» **WHAT YOU ARE ASKED TO DO**
All lines from the one holding "Курс ЦБ РФ на" down to the last line of the entries are to be reproduced exactly, with no other lines.
═════ DATA PROVIDED ═════
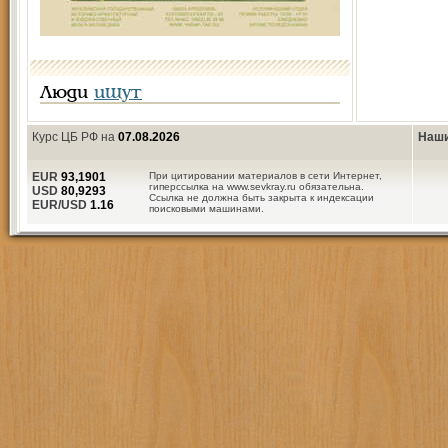
Люди
ищут
Курс ЦБ РФ на
07.08.2026
Наши
EUR
93,1901
При цитировании материалов в сети Интернет,
гиперссылка на www.sevkray.ru обязательна.
USD
80,9293
Ссылка не должна быть закрыта к индексации
EUR/USD
1.16
поисковыми машинами.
═════
» **EXERCISE ANSWER**
Курс ЦБ РФ на
07.08.2026
Наши
EUR
93,1901
При цитировании материалов в сети Интернет,
гиперссылка на www.sevkray.ru обязательна.
USD
80,9293
Ссылка не должна быть закрыта к индексации
EUR/USD
1.16
поисковыми машинами.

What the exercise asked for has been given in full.